Every March, faculty and students find the two weeks without classes a welcome breather before the intense rush toward finals and the end of the semester. For a group of determined seniors, though, the March break is crunch time as they prepare their senior theses. And there are many faculty who are working harder than ever as they read drafts and discuss final strategies with their honors students. March may come in like a lion and leave like a lamb (we hope) from the perspective of the weather, but for folks slaving away in their labs in Shanklin and Hall Attwater, or their carrels in Olin, or in the studios of the CFA, March is a key opportunity to bring projects closer to completion.
Sam Ebb, who I know as an active representative on academic matters from the WSA, is writing about compulsory voting, and why it may be a solution to solving the problem of economic inequality, misrepresentation, and the role of big money in the US. I wonder if Sam thinks we should try compulsory voting at Wes. Like Sam, Elizabeth Williams is doing a CSS thesis. Prof. Elvin Lim reports she is writing about the evolving role and involvement of the coal industry in the West Virginian economy, exploring the accumulated, path-dependent effects of the industry during its highs and especially its lows on the state’s post-industrial economy.
Michaela Tolman has been working at characterizing the types of neurons made by mouse and human embryonic stem cells, both in a culture dish and after transplantation to the mouse hippocampus. Under certain conditions we can generate inhibitory interneurons, which may be useful for suppressing seizures in mouse models of temporal lobe epilepsy, or so Laura Grabel tells me!
Like Amy Bloom, I’m a big fan of writer and musician Jason Katzenstein. Jason is writing a graphic novel, entitled Close To Me, about anxiety and love, both familial and romantic. How romantic is hairstyling in the Ancien Régime? Dean Andrew Curran tells me about another CSS thesis, by Eliza Fisher, who is studying the rise and consolidation of absolutism under Louis XIV and XV and the simultaneous creation of consumer culture. Her goal is to identify what the history of hairstyles in Bourbon France can tell us about the economic, sexual, and to a certain extent, political culture of the era. How cool is that?
Speaking of cool topics, Kari Weil told me about these COL theses: Samantha Januszeski is cooking up an analysis of the raw food movement in “You are what you eat”: An ethnographic study of Raw Foodism. Kyra Sutton is using her critical theory acumen to think about identity and religion in Islam’s Turn on the Couch: Psychoanalytic Theorizing of Muslim Identity in France. Ethan Kleinberg tells me that Savannah Whiting (Sociology and Romance Languages) is comparing the ways that Algeria figures in the work of Derrida and Bourdieu. Tobah Aukland (COL) is exploring Jewish art collectors and dealers in Paris from the late 19th century through Vichy in relation to issues of Franco-Jewish identity.

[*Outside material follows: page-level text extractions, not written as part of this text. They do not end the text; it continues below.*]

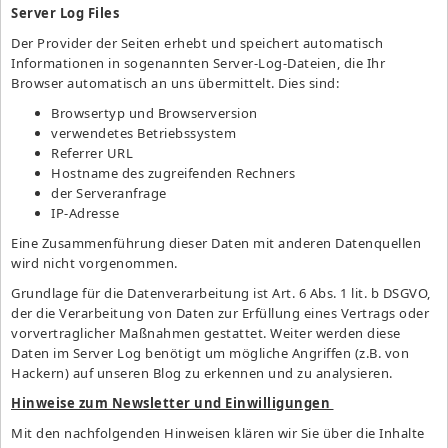
Server Log Files
Der Provider der Seiten erhebt und speichert automatisch
Informationen in sogenannten Server-Log-Dateien, die Ihr
Browser automatisch an uns übermittelt. Dies sind:
Browsertyp und Browserversion
verwendetes Betriebssystem
Referrer URL
Hostname des zugreifenden Rechners
der Serveranfrage
IP-Adresse
Eine Zusammenführung dieser Daten mit anderen Datenquellen
wird nicht vorgenommen.
Grundlage für die Datenverarbeitung ist Art. 6 Abs. 1 lit. b DSGVO,
der die Verarbeitung von Daten zur Erfüllung eines Vertrags oder
vorvertraglicher Maßnahmen gestattet. Weiter werden diese
Daten im Server Log benötigt um mögliche Angriffen (z.B. von
Hackern) auf unseren Blog zu erkennen und zu analysieren.
Hinweise zum Newsletter und Einwilligungen
Mit den nachfolgenden Hinweisen klären wir Sie über die Inhalte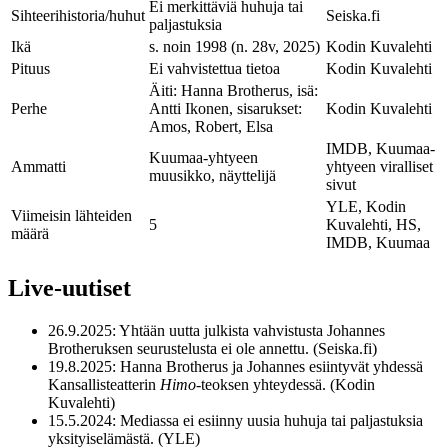
Ei merkittäviä huhuja tai
Sihteerihistoria/huhut
Seiska.fi
paljastuksia
Ikä
s. noin 1998 (n. 28v, 2025)
Kodin Kuvalehti
Pituus
Ei vahvistettua tietoa
Kodin Kuvalehti
Äiti: Hanna Brotherus, isä:
Perhe
Antti Ikonen, sisarukset:
Kodin Kuvalehti
Amos, Robert, Elsa
IMDB, Kuumaa-
Kuumaa-yhtyeen
Ammatti
yhtyeen viralliset
muusikko, näyttelijä
sivut
YLE, Kodin
Viimeisin lähteiden
5
Kuvalehti, HS,
määrä
IMDB, Kuumaa
Live-uutiset
26.9.2025
: Yhtään uutta julkista vahvistusta Johannes
Brotheruksen seurustelusta ei ole annettu. (Seiska.fi)
19.8.2025
: Hanna Brotherus ja Johannes esiintyvät yhdessä
Kansallisteatterin
Himo
-teoksen yhteydessä. (Kodin
Kuvalehti)
15.5.2024
: Mediassa ei esiinny uusia huhuja tai paljastuksia
yksityiselämästä. (YLE)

Jessica Wilson is finalizing curatorial decisions for her photography thesis exhibition. Jessica is interested in portraits of imitators. Nick Kokkinis (Math and Studio Art) is working on a painting senior thesis that Tula Telfair has described to me as post-minimalist. All I know is that post minimalism takes maximum effort!
Steve Collins reports that “the 16mm theses filmmakers are all tucked inside the editing rooms finishing their films.” Here are a few of his descriptions: “Ethan Young‘s black and white horror film is a nail-biting tale of a very scary house and some trauma that occurred there. It didn’t hurt the atmosphere that the crew found bags of sheep and goat carcasses in the abandoned house they were filming (they reported them to the police). Jenna Robbins is making a film about a young office worker struggling with her fantasies of perfection in order to find true love. Gabriel Urbina is editing and recording his score for his musical/hostage film, a classic Wesleyan genre mash-up combining gun-play with tap-dancing. And Chris McNabb is putting his deadpan wit and precise filmmaking into the final editing of Driven, his comic/melancholy tale of a suburban Dad pushed to his brink.”
Driven…and they call it a break….
Update:
Jennifer Tucker, who is organizing some lunch-time presentations by Wes students at the Allbritton Center later this term, wrote in from a research trip in England. She told me about the fabulous thesis of Aria Danaparamita, who will be presenting her work at a conference at Yale at the end of March. Aria’s title is British Borobudur Buddha: Sir Thomas Stamford Raffles, Orientalist Antiquarianism and (Post colonial) Development in Java.
Sara Mahurin, who is a visiting professor in English and African American Studies, writes about the following students: “[…]; Alex Kelley is writing a fascinating creative thesis comprised of “vignettes” — meditative micro-narratives from the perspective of an aging biology teacher, each taking for its starting point some species of animal; Alex Wilkinson is writing about legacy and liminality in Faulkner.”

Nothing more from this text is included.